Evidence-appraisal glossary
Immortal time bias
Immortal time bias is a distortion in cohort studies where a stretch of follow-up is guaranteed event-free because of how exposure was defined. A person must survive long enough to receive a treatment, so that waiting time gets wrongly credited to the treated group, faking a survival benefit.
Also called: Immortal time, Survivor treatment selection bias, Time-dependent bias.
What it is
"Immortal time" is a span of follow-up during which, by the study's own design, the outcome (often death) could not happen. It typically arises when a person is classified as "treated" using information that only becomes available after follow-up starts, such as filling a prescription weeks later. To reach that treatment, they had to survive the gap, so that gap is "immortal." Misclassifying or excluding it hands the treated group a spurious head start, usually exaggerating benefit.

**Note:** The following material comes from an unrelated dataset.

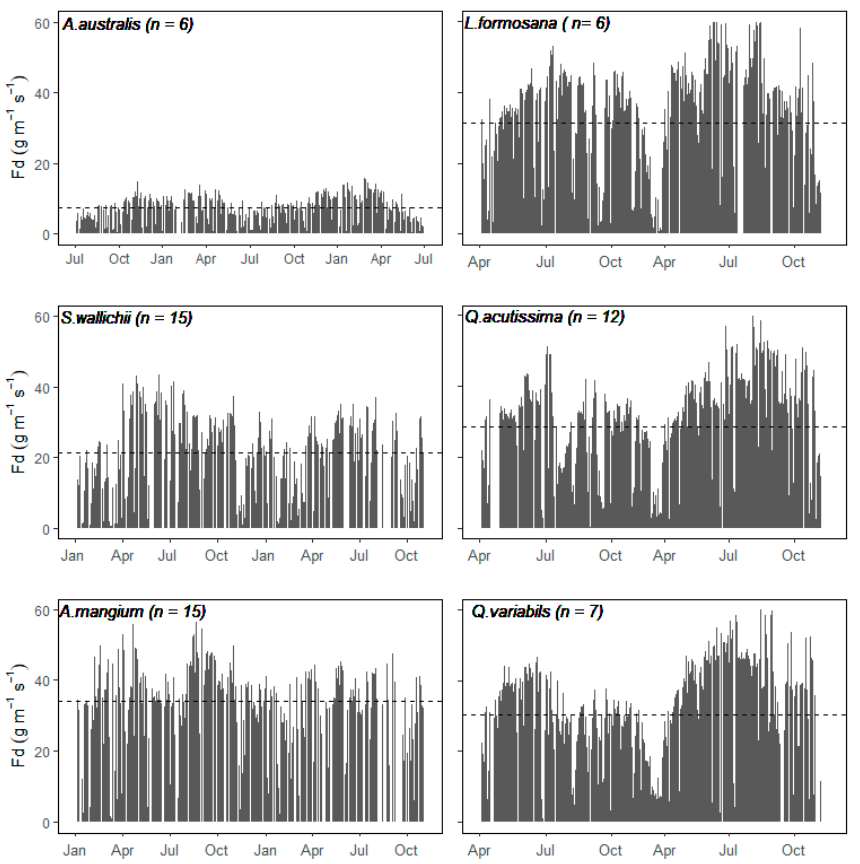
Figure 2. Seasonal course of daily max sap flow density for six dominant species at our research site during two years of study period. Dashed line in each panel represents average value for that species.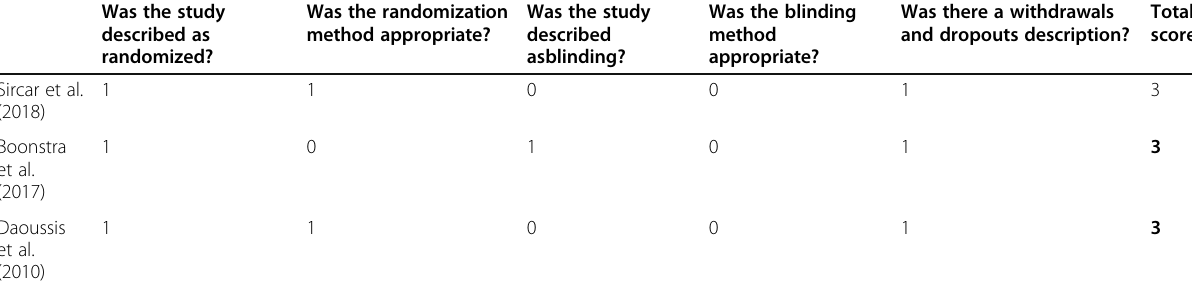
Table 2 Methodological design evaluation of the RCTs according to the JADAD scale (2005), classified in descending order Was the study described as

How to use it when reading a study
Ask: when did follow-up start (time-zero), and when was exposure assigned? If exposure is defined by something that happens after time-zero, suspect this bias. Watch for treatments that look surprisingly protective in observational data. Credible studies neutralize it with time-varying exposure analysis, landmark analysis, or by aligning exposure with the start of follow-up.
This is a plain-language methodology definition for reading research. It is general education, not medical advice.